Andrews smiled with satisfaction.
“Thank you for clarifying that,” the president said. “Charlie?”
The FBI director was on the end of the sofa on the left, nearer to the president. He leaned forward and angled himself toward Kealey. He was a distinguished-looking man, square-jawed and steel-eyed, with broad shoulders and an unfortunate comb-over.
“Two of our agents were shot and killed while attempting to enter what appears to have been the staging area at the Baltimore Hilton,” he said. “Before he died, one of them said that he was shot by one of our own agents.”
“FBI,” Andrews clarified.
“That’s correct,” Cluzot said. “Insiders at the Bureau, and perhaps elsewhere”-he said that with a glance at Andrews-“would help to explain how the terrorists were able to mount such a large-scale action without anyone catching a whiff of it.”
“And you want me because you don’t know who to trust,” Kealey said. “Problem is, I don’t know my way around-”
“We’ll be pairing you with an IA agent we know we can trust,” Cluzot went on. “Reed Bishop.”
“You know we can trust him how?” Kealey asked.
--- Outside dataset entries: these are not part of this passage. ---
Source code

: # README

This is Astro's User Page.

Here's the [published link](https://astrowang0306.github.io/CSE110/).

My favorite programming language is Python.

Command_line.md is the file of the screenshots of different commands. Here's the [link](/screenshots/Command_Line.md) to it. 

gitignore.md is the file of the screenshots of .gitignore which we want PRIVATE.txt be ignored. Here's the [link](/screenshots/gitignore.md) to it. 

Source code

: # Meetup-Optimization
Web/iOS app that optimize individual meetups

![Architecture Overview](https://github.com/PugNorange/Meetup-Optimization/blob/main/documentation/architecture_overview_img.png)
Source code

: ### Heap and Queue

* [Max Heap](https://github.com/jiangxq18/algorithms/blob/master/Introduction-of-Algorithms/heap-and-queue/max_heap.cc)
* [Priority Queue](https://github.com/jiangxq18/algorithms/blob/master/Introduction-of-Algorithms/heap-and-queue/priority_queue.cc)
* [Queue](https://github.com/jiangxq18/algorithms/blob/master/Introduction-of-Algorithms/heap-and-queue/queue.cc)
Cluzot’s smug half smile told Kealey that he’d been bushwhacked, that his renowned I’m-from-Missouri-ness had somehow backfired. It underscored what he had witnessed a moment earlier in the exchange between Cluzot and Andrews, that despite the mandated interdepartmental cooperation since 2001, there was still a sharp, enduring rivalry between the intelligence branches.
“Agent Bishop was with his daughter at the convention center,” Cluzot said. “She was killed in the explosion.”
The words hung like a toxic cloud. Kealey actually felt sick. Andrews saved him.